Passage for review Start Marker

NOTES TO CONDENSED CONSOLIDATED FINANCIAL STATEMENTS—(Continued)

(Restated and Unaudited)

For the Interim Periods Ended September 30, 2004 and 2003

 

pension and other postretirement benefit plans in 2004. Due to the Pension Funding Equity Act of 2004, we are no longer required to make estimated quarterly contributions in 2004. However, under the terms of our agreement to sell Illinois Power to Ameren, we accelerated approximately $7 million of future cash funding requirements in September 2004.

 

Note 12—Income Taxes

 

Capital Loss Valuation Allowance. As a result of the asset sales discussed in Note 2—Acquisitions, Dispositions, Contract Terminations and Discontinued Operations, as well as other transactions forecasted to occur during the remainder of 2004, we reduced the valuation allowance related to our significant capital loss carryforward by $11 million and $58 million in the three and nine months ended September 30, 2004, respectively. This capital loss carryforward primarily related to our third quarter 2002 sale of Northern Natural Gas Company. This benefit is reflected in Income tax benefit (expense) on our unaudited condensed consolidated statements of operations.

Passage for review End Marker
Listed entries Start Marker

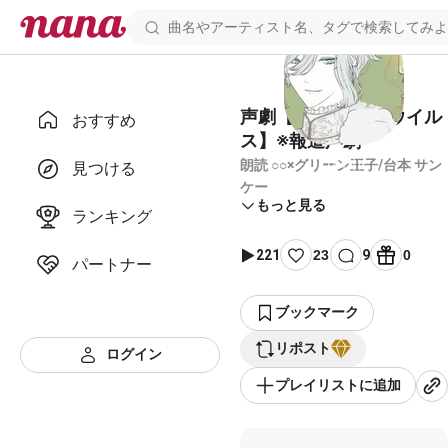
声劇【JKオヤジ化ウイル
おすすめ
ス】※報道声劇
朗読 ○○×グリーン王子/台本 サン
見つける
ケー
もっと見る
ランキング
221
23
9
0
パートナー
ブックマーク
リポスト
ログイン
プレイリストに追加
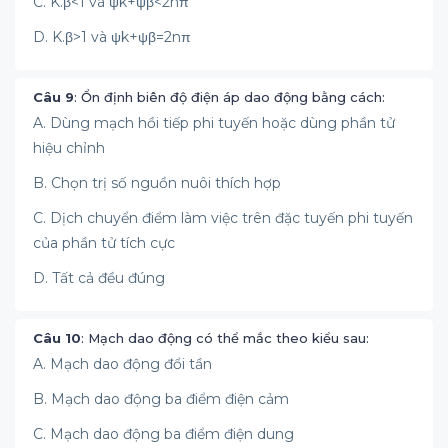
C. K.β<1 và ψk+ψβ<2nπ
D. K.β>1 và ψk+ψβ=2nπ
Câu 9
: Ổn định biên độ điện áp dao động bằng cách:
A. Dùng mạch hồi tiếp phi tuyến hoặc dùng phần tử
hiệu chỉnh
B. Chọn trị số nguồn nuôi thích hợp
C. Dịch chuyển điểm làm việc trên đặc tuyến phi tuyến
của phần tử tích cực
D. Tất cả đều đúng
Câu 10
: Mạch dao động có thể mắc theo kiểu sau:
A. Mạch dao động đổi tần
B. Mạch dao động ba điểm điện cảm
C. Mạch dao động ba điểm điện dung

Listed entries End Marker

- [Problem description]:
List every dollar amount that appears in the financial statement notes. Work only from the financial statement notes, not the data.

- [Expected answer]:
$7 million, $11 million, $58 million